L'mioche qui braillait au loup ? Sérieus'ment mec ? Est-ce que c'tte ville a une tronche à s'faire envahir par d'vulgaires animaux ? J'te parle d'monstre moi, d'gros trucs blancs avec d'masques qu'on pourrait porter pour Halloween. Ta merde sur quatre pattes et pas plus grande qu'un clébard, j'm'en cogne. M'enfin, dans l'idée ça a l'air d'être la même chose. Sa réponse est prévisible, forc'ment qu'il va pas m'avouer qu'il a l'intention d'gueuler partout qu'il a vu un hollow s'faire dérouiller sous s'yeux, il pass'rait pour un con. Et pour un barge. Jusqu'à ce qu'il tombe sur l'mauvaise personne, une qui l'croira. Quelqu'un comme nous, ou un d'ces dresseurs d'animaux, ou l'samouraïs d'la mort.
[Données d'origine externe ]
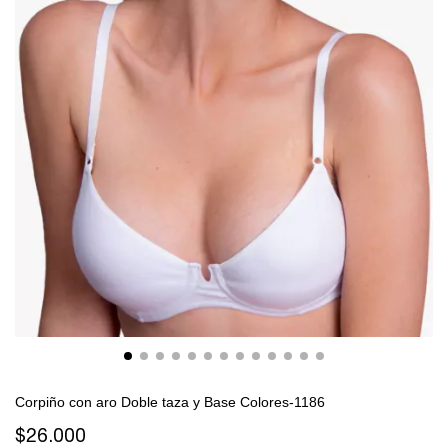
Corpiño con aro Doble taza y Base Colores-1186
$26.000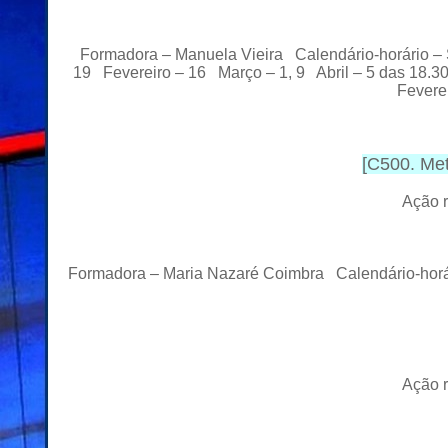
Formadora – Manuela Vieira Calendário-horário –
19 Fevereiro – 16 Março – 1, 9 Abril – 5 das 18.3
Fevere
[
C500. Met
Ação r
Formadora – Maria Nazaré Coimbra Calendário-horári
Ação r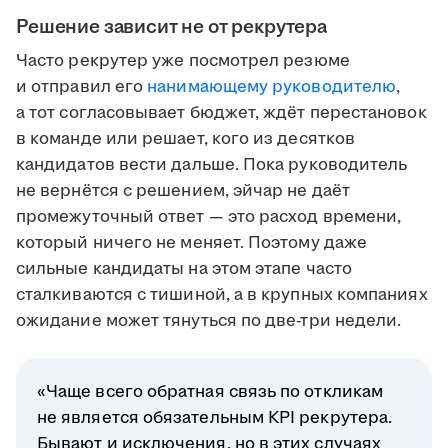
Решение зависит не от рекрутера
Часто рекрутер уже посмотрел резюме
и отправил его
нанимающему руководителю
,
а тот согласовывает бюджет, ждёт перестановок
в команде или решает, кого из десятков
кандидатов вести дальше. Пока руководитель
не вернётся с решением, эйчар не даёт
промежуточный ответ — это расход времени,
который ничего не меняет. Поэтому даже
сильные кандидаты на этом этапе часто
сталкиваются с тишиной, а в крупных компаниях
ожидание может тянуться по две-три недели.
«Чаще всего обратная связь по откликам
не является обязательным KPI рекрутера.
Бывают и исключения, но в этих случаях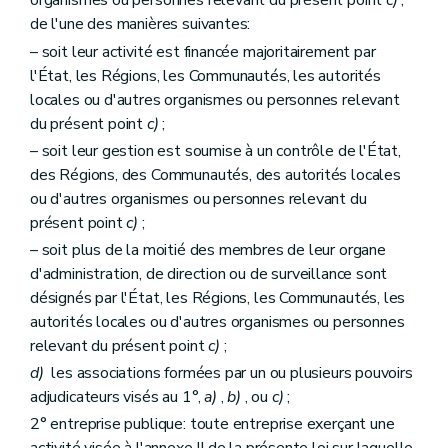
organismes ou personnes relevant du présent point
c)
,
de l'une des manières suivantes:
– soit leur activité est financée majoritairement par
l'État, les Régions, les Communautés, les autorités
locales ou d'autres organismes ou personnes relevant
du présent point
c)
;
– soit leur gestion est soumise à un contrôle de l'État,
des Régions, des Communautés, des autorités locales
ou d'autres organismes ou personnes relevant du
présent point
c)
;
– soit plus de la moitié des membres de leur organe
d'administration, de direction ou de surveillance sont
désignés par l'État, les Régions, les Communautés, les
autorités locales ou d'autres organismes ou personnes
relevant du présent point
c)
;
d)
les associations formées par un ou plusieurs pouvoirs
adjudicateurs visés au 1°,
a)
,
b)
, ou
c)
;
2° entreprise publique: toute entreprise exerçant une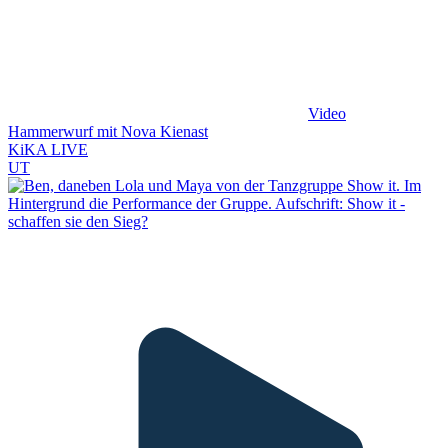
Video
Hammerwurf mit Nova Kienast
KiKA LIVE
UT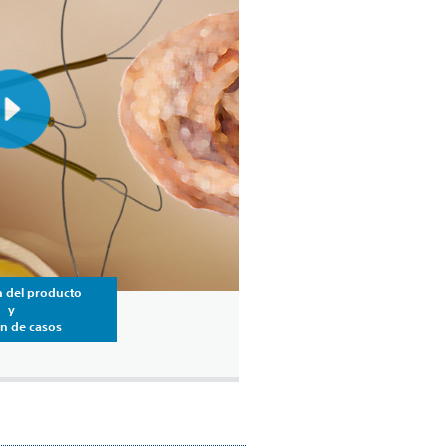
 del producto
y
ón de casos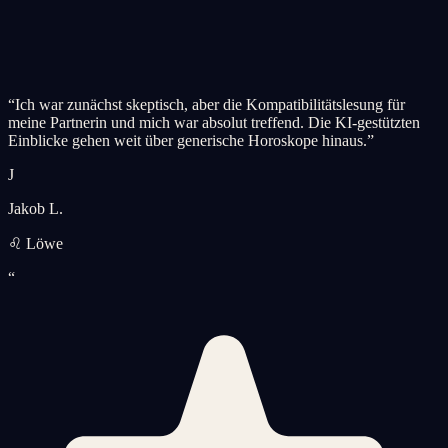
“
Ich war zunächst skeptisch, aber die Kompatibilitätslesung für
meine Partnerin und mich war absolut treffend. Die KI-gestützten
Einblicke gehen weit über generische Horoskope hinaus.
”
J
Jakob L.
♌ Löwe
“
M'faire entendre c'que j'veux hein ? C'classique comme stratégie pour sauver s'miches. Homme de pierre qu'il m'dit. Sur l'coup, j'pige pas. Reste planté là, comme un gland. Le laisse partir, l'cerveau qui carbure à mort pour tilter. Comment il a d'viné mon pouvoir ? Un r'gard a mes bras et tout s'explique, j'ai juste oublié d'faire tomber mon armure rocheuse. Quel gros con. Croire qu'ce minable était devin, ou quelque chose dans l'genre, non mais quel tocard. Du coup, j'suis plus disposé à l'laisser s'faire la malle. Un grogn'ment, une grimace, un bond et j'retombe lourd'ment d'vant lui, coupant sa fuite. Les pieds enfoncés dans l'sol, j'me redresse d'toute ma hauteur, l'regard mauvais.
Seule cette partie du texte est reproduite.